顯然,兩個關係惡劣的人,是絕對不可能一起校對書稿的,整個修改的過程是非常痛苦和磨人的,並且乏味而又無趣。

勢同水火的人是不可能心平氣和一起做研究的。

“——等等,聶棠在前面不是寫了嗎?是沈陵宜幫助她修改文稿,繪製圖片,她還說沈陵宜是她的良師益友。”

“……這個良師益友是什麼意思?高山流水的知音?”

“所以他們到底是敵方還是友軍?這是一起做符篆研究做出來的感情嗎?”

“嘿嘿,做出來的感情哦……”

餘年立刻蹦躂了起來:“我早就告訴過你們,沈哥和聶棠的關係真的挺好的,根本不是你們說的huo yao味十足苦快要打起來,當初在初賽的時候,我還跟他們一起去吃火鍋,沈哥不能吃辣,聶棠還特意問老闆要了一碗清水給他唰食物!”

“還有還有,初賽時候聶棠在剛開始天天忙到半夜,都是沈哥接她回宿舍的,要是關係很差,他們會走得這麼近嗎?”餘年語重心長地說,“你們真是太天真了,別人隨便編個故事你們就相信,他們要是關係很糟糕,那複賽決賽怎麼一起合作?”

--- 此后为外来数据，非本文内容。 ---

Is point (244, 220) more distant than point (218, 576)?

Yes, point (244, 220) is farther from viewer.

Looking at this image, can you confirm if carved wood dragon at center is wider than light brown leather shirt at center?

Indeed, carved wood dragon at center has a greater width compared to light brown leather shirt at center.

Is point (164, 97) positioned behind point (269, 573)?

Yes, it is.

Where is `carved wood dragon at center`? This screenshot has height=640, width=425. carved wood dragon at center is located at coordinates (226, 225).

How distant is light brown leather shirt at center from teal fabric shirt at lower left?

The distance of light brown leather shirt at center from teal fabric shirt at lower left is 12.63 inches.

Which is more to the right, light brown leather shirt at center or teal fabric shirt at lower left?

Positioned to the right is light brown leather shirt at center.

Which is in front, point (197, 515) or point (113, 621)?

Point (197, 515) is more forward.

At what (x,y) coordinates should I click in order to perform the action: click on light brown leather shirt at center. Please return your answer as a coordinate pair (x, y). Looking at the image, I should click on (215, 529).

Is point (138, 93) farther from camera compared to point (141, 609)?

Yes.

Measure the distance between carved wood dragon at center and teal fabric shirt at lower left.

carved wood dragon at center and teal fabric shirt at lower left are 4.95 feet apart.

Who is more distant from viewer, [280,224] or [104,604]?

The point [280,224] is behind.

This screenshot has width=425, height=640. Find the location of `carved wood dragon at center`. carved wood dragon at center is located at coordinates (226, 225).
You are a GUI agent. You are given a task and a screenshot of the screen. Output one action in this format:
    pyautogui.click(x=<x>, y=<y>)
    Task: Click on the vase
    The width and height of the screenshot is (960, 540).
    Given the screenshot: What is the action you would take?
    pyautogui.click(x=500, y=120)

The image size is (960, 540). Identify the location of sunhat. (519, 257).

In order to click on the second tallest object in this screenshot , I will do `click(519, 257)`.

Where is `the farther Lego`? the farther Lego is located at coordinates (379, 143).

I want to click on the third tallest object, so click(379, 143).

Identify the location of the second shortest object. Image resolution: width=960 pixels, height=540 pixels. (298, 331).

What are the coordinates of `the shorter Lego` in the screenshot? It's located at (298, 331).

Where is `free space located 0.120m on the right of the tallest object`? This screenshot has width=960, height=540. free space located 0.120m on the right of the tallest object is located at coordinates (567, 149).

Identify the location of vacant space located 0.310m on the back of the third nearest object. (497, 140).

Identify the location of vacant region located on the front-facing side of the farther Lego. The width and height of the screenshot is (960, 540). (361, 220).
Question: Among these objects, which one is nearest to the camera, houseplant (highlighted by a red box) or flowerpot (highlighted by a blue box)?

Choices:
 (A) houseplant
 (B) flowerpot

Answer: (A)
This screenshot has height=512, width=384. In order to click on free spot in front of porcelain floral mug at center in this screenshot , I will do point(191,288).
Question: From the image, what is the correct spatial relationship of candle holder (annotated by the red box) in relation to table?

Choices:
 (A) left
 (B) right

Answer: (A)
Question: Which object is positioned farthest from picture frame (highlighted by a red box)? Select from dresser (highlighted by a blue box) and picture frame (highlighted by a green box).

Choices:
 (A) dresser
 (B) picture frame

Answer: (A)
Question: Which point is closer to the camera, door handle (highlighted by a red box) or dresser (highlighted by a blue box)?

餘年這邊發表完自己的看法,立刻就有人上線給他佐證了:“這我真的可以作證。我前段時間跟著師父一起去旁觀了沈家的祭祖典禮,大家是知道的,沈家每隔五年,或是發生大事件的時候,都會祭祖一次。當時葉家人也來了,葉家人還纏著聶棠讓她回家,結果聶棠自己都還沒怎麼樣,沈哥就先炸了,直接把葉遠風給挖苦了一頓。當時有許多人看到的,大家都是醉了……”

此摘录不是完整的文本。